Desarma leer un libro como éste más de un siglo después de su publicación. Retrata los males de una sociedad que en poco o nada difieren de los de hoy. Como curiosidad, en sus páginas se puede encontrar la palabra "indignado", utilizada por Zola para referirse a sí mismo. El término tendría gran fortuna durante las movilizaciones del 15-M a raíz de la publicación del libro ¡Indignaos! de Stéphane Hessel.
A finales del XIX, Francia tenía muy presente su derrota en la guerra francoprusiana (1870-71), tras la que había sido desposeída de los territorios de Alsacia y Lorena. Se achacó la culpa a la actuación de espías infiltrados. Cuando, en 1894, el servicio de inteligencia interceptó una lista manuscrita con información militar clasificada destinada al coronel Schwartzkoppen, agregado en la embajada alemana de París, encontraron su ansiada justificación.
Con la nota como única prueba, y sin confirmación concluyente por parte de los grafólogos, el capitán Alfred Dreyfus, francés judío de orígenes alsacianos, fue acusado de traición al estado y condenado a cadena perpetua en la isla del Diablo, en la Guayana francesa. Dos años después, un telegrama de Schwartzkoppen al comandante Esterhazy ponía en entredicho la precipitada decisión del tribunal militar.
No se hizo nada para enmendar el error.

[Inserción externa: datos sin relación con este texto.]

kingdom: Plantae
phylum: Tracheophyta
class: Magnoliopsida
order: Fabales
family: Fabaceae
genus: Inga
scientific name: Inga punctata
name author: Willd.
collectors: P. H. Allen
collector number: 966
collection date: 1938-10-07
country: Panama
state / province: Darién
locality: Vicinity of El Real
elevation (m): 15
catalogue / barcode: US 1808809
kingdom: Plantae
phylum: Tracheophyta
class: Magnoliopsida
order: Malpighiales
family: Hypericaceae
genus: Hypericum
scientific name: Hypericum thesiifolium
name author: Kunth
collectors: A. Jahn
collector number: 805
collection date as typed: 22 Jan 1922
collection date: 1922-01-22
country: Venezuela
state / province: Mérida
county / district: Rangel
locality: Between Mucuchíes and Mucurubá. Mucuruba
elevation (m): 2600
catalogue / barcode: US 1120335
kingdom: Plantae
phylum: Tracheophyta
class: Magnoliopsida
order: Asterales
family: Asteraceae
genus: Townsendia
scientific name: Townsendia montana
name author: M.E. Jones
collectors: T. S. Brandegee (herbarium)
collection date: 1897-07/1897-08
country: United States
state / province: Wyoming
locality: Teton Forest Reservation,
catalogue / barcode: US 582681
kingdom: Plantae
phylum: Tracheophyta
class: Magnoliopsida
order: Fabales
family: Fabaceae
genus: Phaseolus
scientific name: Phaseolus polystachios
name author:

Dreyfus fue utilizado como cabeza de turco e, incluso, se crearon nuevas pruebas falsas que corroborasen la acusación. El coronel Picquart, descubridor del telegrama, figura molesta para el ejército, fue destinado en misión, primero, al este de Francia y, más tarde, a Túnez. Temiendo por su vida, el coronel comunicó su descubrimiento a su amigo abogado Louis Leblois.
Leblois informó al vicepresidente del senado, Scheurer-Kestner, quien, a su vez, avisó a Zola, con gran influencia en la opinión pública como reconocido escritor. Paralelamente, el hermano de Dreyfus publicó en prensa una carta abierta al ministro de guerra, señalando a Esterhazy. Empezó así una campaña por la revisión del juicio. Quienes apoyaron dicha revisión fueron atacados vehementemente desde las páginas de los diarios afines al poder.
En 1898 el propio Esterhazy pidió ser juzgado sabiendo que el consejo de guerra lo absolvería. La farsa que lo exculpó sirvió para acusar a Picquart de falsificar el telegrama, expulsarlo del ejército y encarcelarlo en La Santé. Fue en enero de este año cuando Zola, tras tres artículos publicados en Le Figaro y dos repartidos como folletos, escribió J'accuse en L'Aurore. Esto supuso su desdicha, con citaciones judiciales constantes, el embargo de su casa y su marcha a Londres.
Zola, sin embargo, no dejó de escribir. El proceso Dreyfus siguió su avance hasta la amnistía (no absolución) del capitán. No se puede decir que nada de esto suene a nuevo. Al contrario, nos demuestra cuán viejo es lo que estamos viviendo: gobiernos que crean falsos culpables para proteger a los suyos; medios tradicionales, ahora apoyados por las plataformas digitales, intoxicando a la ciudadanía; y cientos de detractores tachados de antipatriotas e, incluso, terroristas.
Asusta demasiado ver cómo la historia se repite sin remedio ni aprendizaje. No hay progreso más allá del que genera dinero, un avance que es un mero maquillaje. El mundo se acerca al acantilado mientras miramos la pantalla del nuevo iPhone. J'accuse es un libro cargado de clarividencia y dignidad. Fue una lucha que exigió demasiado a los que la libraron a cambio de un premio de consolación. Aquí tenéis, la gloria... olvidada; de vuelta a la casilla de salida.